▶ Exercise directions
Here is the listing. Report each line in it that contains the string "scroll".

▶ Study material
>>>>>

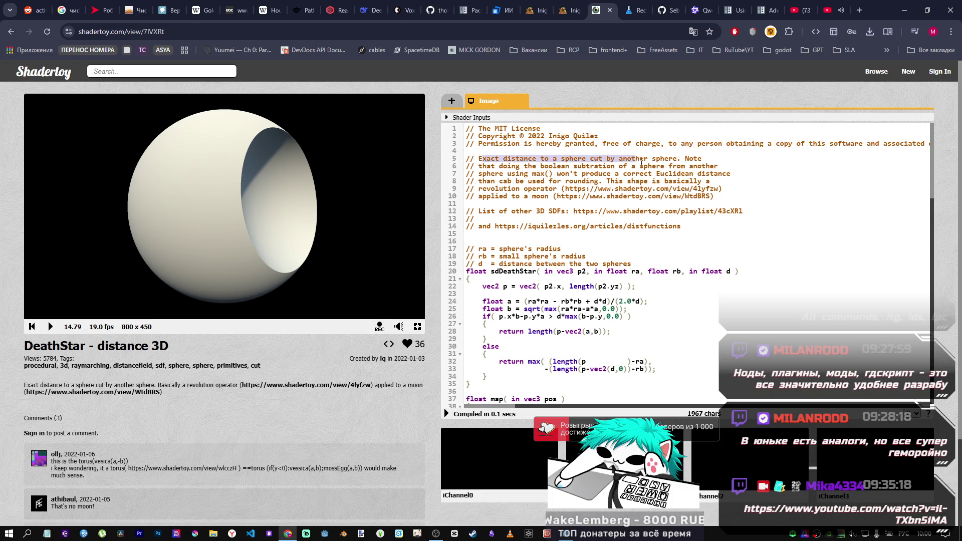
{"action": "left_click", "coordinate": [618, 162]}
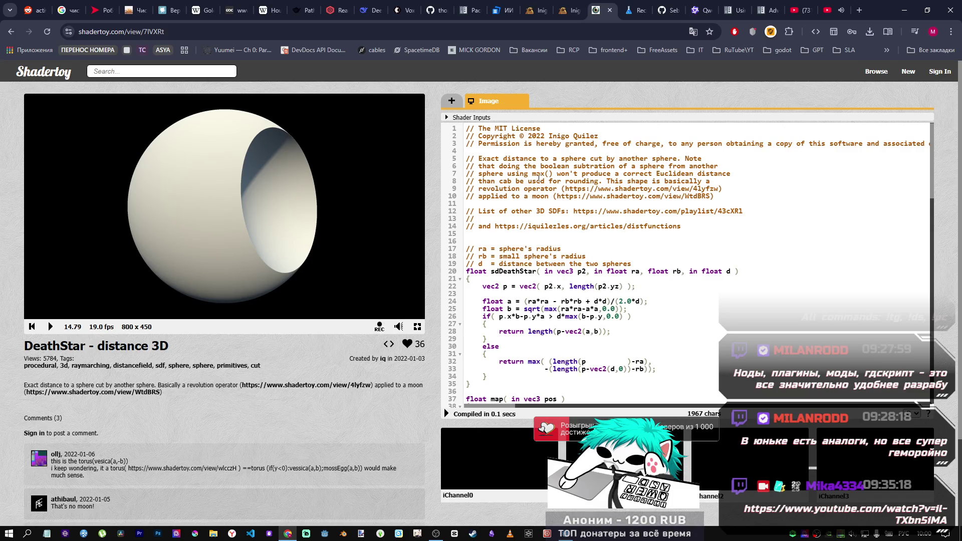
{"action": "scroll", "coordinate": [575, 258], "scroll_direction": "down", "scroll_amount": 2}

<<<<<
>>>>>

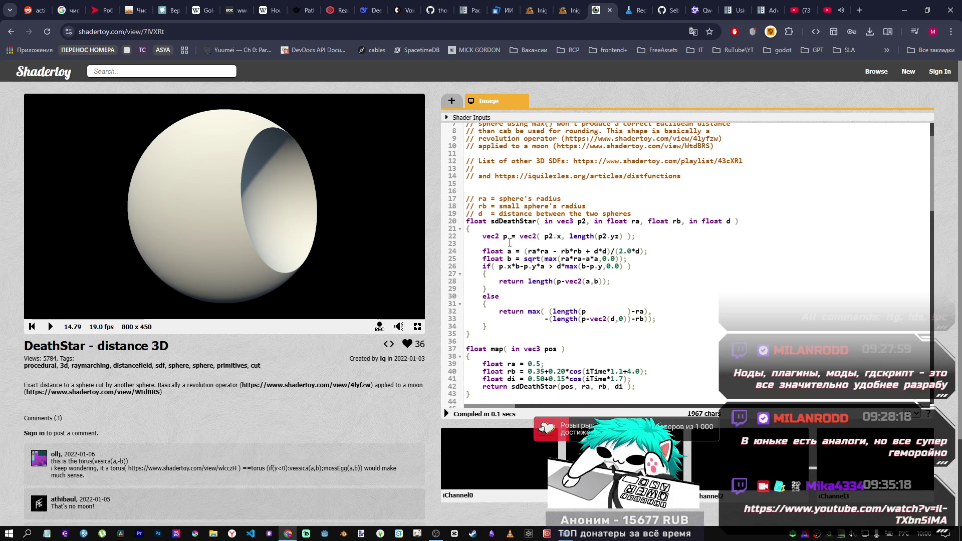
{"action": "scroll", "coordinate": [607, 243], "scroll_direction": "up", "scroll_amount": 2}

<<<<<

▶ Answer
{"action": "scroll", "coordinate": [575, 258], "scroll_direction": "down", "scroll_amount": 2}
{"action": "scroll", "coordinate": [607, 243], "scroll_direction": "up", "scroll_amount": 2}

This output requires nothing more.